With a budget remarkably similar to that of the prior year, Westchester County Executive Robert Astorino proposed a 2017 capital budget plan that features no tax hike and will invest $303 million in the county’s roads, bridges, parks, and general infrastructure. The spending plan marks a nine percent increase over 2016, and is projected to generate roughly 3,000 jobs.
According to Astorino, a $140 million public/private partnership with Oaktree Capital Management — a California-based firm set to assume operations at the Westchester County Airport — was a major factor in combating losses projected from a stagnating sales tax.
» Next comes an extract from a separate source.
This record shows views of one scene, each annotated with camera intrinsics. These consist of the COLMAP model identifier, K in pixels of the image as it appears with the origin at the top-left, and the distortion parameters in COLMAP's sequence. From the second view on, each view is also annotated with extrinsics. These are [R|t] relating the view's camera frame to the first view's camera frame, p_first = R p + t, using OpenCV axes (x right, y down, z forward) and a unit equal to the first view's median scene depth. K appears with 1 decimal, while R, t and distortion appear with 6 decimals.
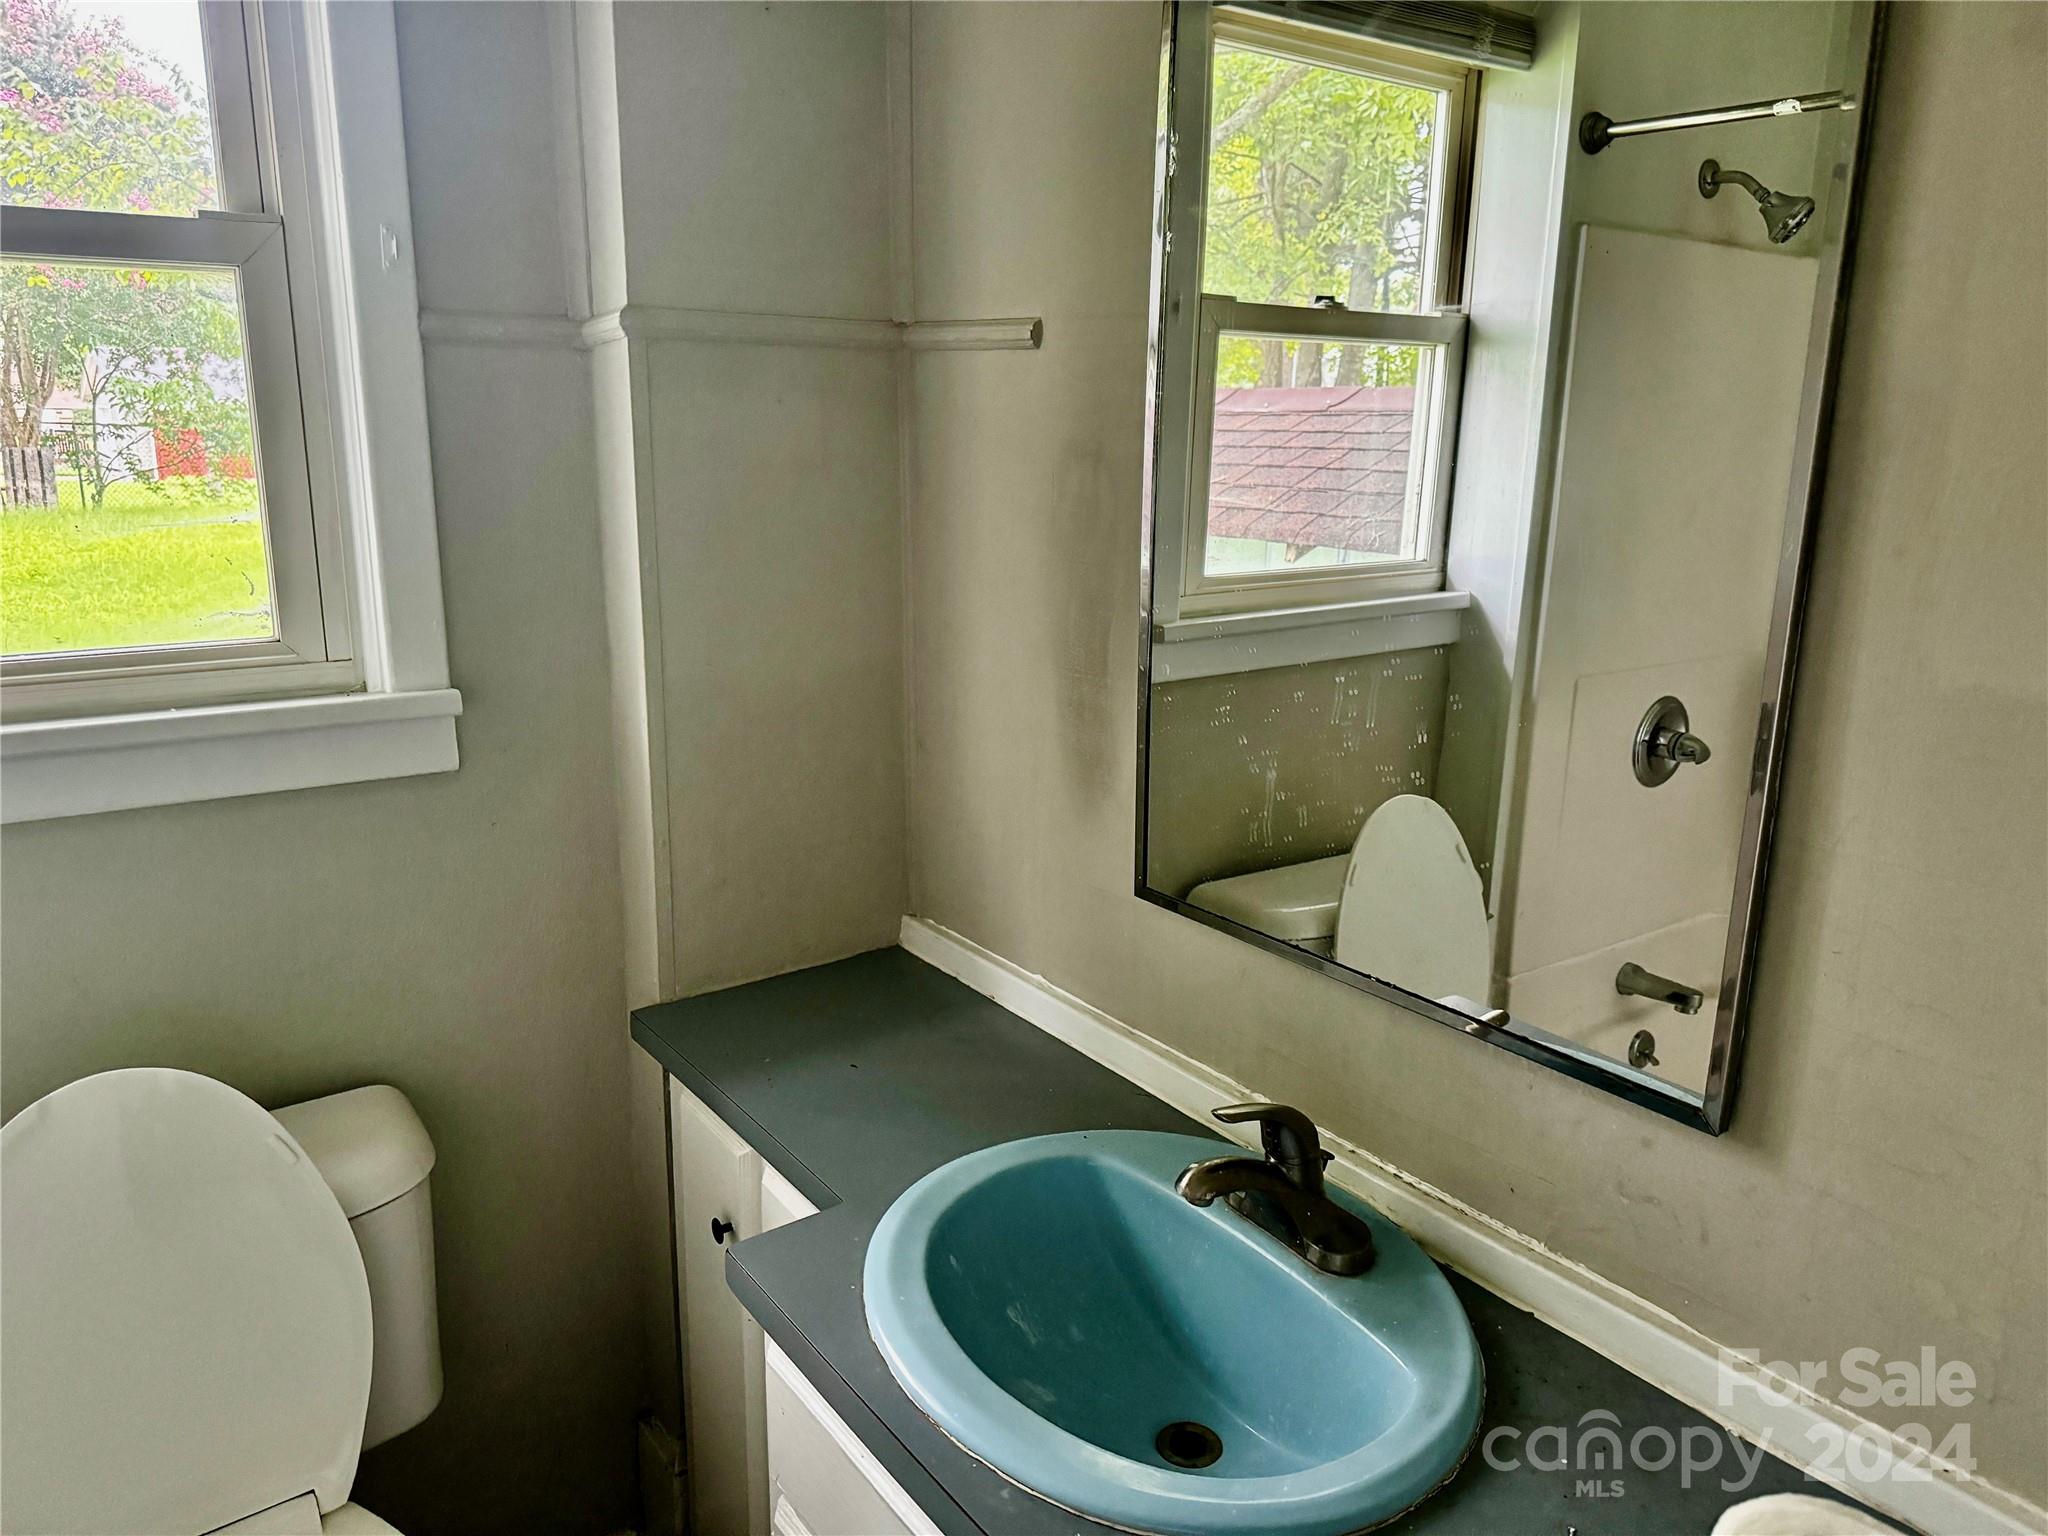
lens RADIAL K [[1451.7, 0, 1028.6], [0, 1451.7, 766.5], [0, 0, 1]] dist [0.048124, -0.037606]
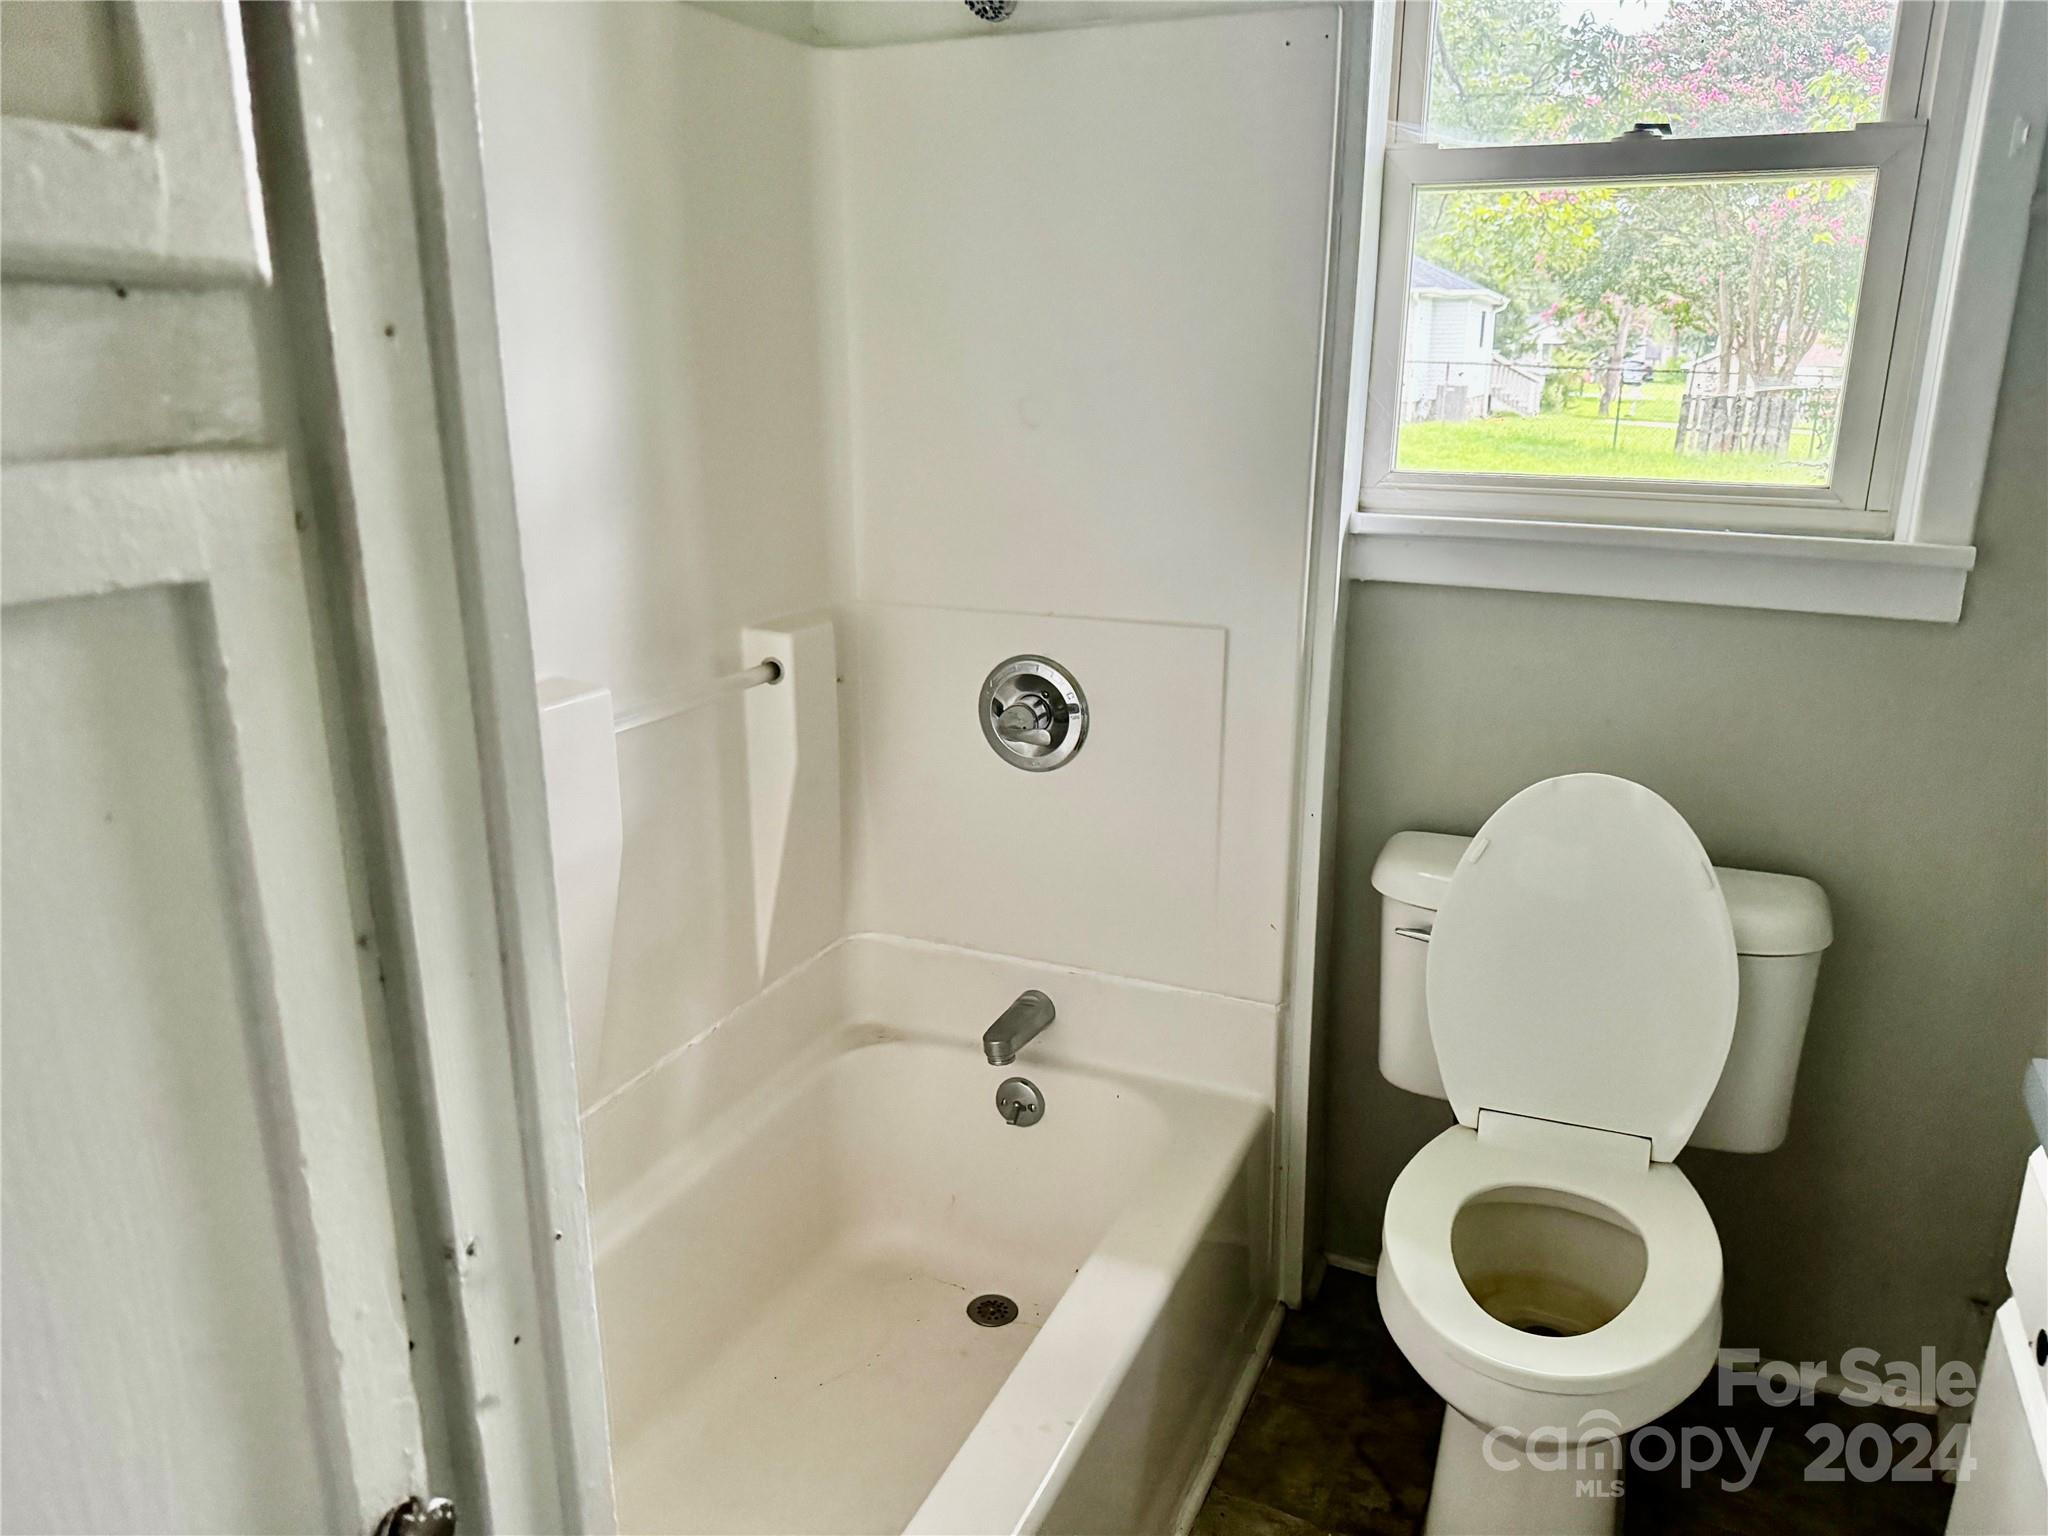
lens RADIAL K [[1451.7, 0, 1026.0], [0, 1451.7, 767.8], [0, 0, 1]] dist [0.048124, -0.037606]
pose [[0.496014, 0.234248, -0.836121, 0.215832], [-0.211955, 0.966459, 0.145025, 0.098297], [0.842048, 0.105285, 0.529027, -0.160635]]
“[The budget] is very similar to last year’s, and that was done on purpose because we were able to find new revenues streams, such as the airport deal,” Astorino told 914INC during the BCW’s Key Bank Speaker Series today at Tarrytown’s Tappan Hill Mansion. “We kept many things the same because we wanted the board of legislators to worry less about the budget and more about the lease,” Oaktree is set to take out a 40-year lease on the airport as part of the proposed plan, which allots $15 million in revenue over 2017.
Astorino also pointed to $110 million dollars outlined in the budget to go toward improving recreation facilities throughout the county. Most notably, repairing the massive reflecting pond at Kensico Dam Plaza in Valhalla. Of this total, $4.2 million will also go toward constructing a skating facility and rink at the Dam.
“For the seventh straight year, the property tax levy is not being increased and that helps businesses keep more cash flow and restrains government from becoming too big and too powerful,” says Astorino. “And we are finding new ways to improve services from non-taxable revenue, including the airport lease and Rye Playland…as well as looking at other county property assets and turning them into revenue streams.”
Executive Vice President of the BCW, John Ravitz, tells 914INC. that the budget will continue to protect essential services as well as taxpayers through its flat tax. “What we want in a business community is to be able to go to business leaders as you try to recruit them to come to Westchester, and say that our fiscal house is in order,” explains Ravitz. “What we are able to do now is talk about the success stories of Westchester and the fiscal discipline we have… This budget is creative, and continuing to do public/private partnerships is smart and a step in the right direction.”